A man stumbles up to the only other patron in a bar and asks if he could buy him a drink. "Why of course," comes the reply. The first man then asks: "Where are you from?" "I'm from Ireland," replies the second man. The first man responds: "You don't say, I'm from Ireland too! Let's have another round to Ireland." "Of Course," replies the second man. Curious, the first man then asks: "Where in Ireland are you from?" "Dublin," comes the reply. "I can't believe it," says the first man. "I'm from Dublin too! Let's have another drink to Dublin." "Of course," replies the second man. Curiosity again strikes and the first man asks: "What school did you go to?" "Saint Mary's," replies the second man. "I graduated in '62." "This is unbelievable!" the first man says. "I went to Saint Mary's and I graduated in '62, too!" About that time in comes one of the regulars and sits down at the bar. "What's been going on?" he asks the bartender. "Nothing much," replies the bartender. "The O'Malley twins are drunk again."
McQuillan walked into a bar and ordered martini after martini, each time removing the olives and placing them in a jar. When the jar was filled with olives and all the drinks consumed, the Irishman started to leave. "S'cuse me," said a customer, who was puzzled over what McQuillan had done. "What was that all about?" "Nothing," said the Irishman, "my wife just sent me out for a jar of olives."
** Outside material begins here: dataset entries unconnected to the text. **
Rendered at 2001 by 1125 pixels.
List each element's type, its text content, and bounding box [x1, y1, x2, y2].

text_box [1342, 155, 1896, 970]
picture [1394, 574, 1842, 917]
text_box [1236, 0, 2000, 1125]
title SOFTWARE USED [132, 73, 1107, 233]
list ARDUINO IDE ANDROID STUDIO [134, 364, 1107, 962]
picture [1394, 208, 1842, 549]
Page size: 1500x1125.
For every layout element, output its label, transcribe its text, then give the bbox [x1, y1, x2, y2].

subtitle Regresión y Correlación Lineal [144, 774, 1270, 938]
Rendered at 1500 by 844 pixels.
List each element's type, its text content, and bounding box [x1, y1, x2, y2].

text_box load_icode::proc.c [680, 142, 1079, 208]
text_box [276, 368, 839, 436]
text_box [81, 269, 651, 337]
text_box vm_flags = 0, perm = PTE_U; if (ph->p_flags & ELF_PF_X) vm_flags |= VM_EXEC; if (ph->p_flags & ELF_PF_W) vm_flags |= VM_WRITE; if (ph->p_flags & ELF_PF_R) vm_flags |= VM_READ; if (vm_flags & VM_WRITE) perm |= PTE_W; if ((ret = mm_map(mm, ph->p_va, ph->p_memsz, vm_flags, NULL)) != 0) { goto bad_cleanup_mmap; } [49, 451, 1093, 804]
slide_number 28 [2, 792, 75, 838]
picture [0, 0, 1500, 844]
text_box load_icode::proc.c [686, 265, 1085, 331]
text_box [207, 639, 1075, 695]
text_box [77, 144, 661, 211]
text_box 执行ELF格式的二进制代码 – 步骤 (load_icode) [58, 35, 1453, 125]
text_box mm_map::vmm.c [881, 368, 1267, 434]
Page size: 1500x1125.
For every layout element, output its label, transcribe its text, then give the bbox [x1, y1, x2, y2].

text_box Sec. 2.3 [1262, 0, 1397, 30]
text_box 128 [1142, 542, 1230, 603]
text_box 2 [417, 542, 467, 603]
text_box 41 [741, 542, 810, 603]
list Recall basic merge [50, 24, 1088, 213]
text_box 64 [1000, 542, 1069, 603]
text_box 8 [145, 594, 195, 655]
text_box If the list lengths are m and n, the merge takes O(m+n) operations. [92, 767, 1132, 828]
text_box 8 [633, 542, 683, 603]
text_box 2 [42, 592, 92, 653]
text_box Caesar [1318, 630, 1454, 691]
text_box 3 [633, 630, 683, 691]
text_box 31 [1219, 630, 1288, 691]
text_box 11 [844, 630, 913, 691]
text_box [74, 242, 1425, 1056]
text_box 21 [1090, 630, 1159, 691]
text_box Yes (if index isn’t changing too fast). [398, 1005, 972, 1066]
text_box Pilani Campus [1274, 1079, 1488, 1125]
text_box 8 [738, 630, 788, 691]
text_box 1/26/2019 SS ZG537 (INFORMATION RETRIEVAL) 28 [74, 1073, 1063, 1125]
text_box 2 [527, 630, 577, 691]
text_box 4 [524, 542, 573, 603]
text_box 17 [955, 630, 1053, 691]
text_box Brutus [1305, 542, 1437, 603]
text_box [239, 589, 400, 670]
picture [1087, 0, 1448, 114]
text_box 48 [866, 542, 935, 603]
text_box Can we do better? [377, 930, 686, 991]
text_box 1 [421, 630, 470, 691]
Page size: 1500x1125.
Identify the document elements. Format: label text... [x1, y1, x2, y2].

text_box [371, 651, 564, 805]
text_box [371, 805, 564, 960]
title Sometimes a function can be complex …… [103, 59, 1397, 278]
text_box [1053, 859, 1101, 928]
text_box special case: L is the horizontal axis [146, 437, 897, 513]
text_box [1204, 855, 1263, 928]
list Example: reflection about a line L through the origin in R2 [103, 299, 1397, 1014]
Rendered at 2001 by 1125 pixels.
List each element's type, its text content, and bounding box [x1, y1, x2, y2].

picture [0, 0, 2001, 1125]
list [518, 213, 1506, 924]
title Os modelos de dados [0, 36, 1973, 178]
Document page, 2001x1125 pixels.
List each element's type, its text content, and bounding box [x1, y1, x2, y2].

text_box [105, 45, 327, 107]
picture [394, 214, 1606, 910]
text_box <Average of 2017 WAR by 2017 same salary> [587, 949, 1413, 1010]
John O'Reilly hoisted his beer and said, "Here's to spending the rest of me life, between the legs of me wife!" That won him the top prize at the pub for the best toast of the night! He went home and told his wife, Mary, "I won the prize for the Best toast of the night" She said, "Aye, did ye now. And what was your toast?" John said, "Here's to spending the rest of me life, sitting in church beside me wife." "Oh, that is very nice indeed, John!" Mary said. The next day, Mary ran into one of John's drinking buddies on the street corner. The man chuckled leeringly and said, "John won the prize the other night at the pub with a toast about you, Mary." She said, "Aye, he told me, and I was a bit surprised myself. You know, he's only been there twice in the last four years. Once he fell asleep, and the other time I had to pull him by the ears to make him come."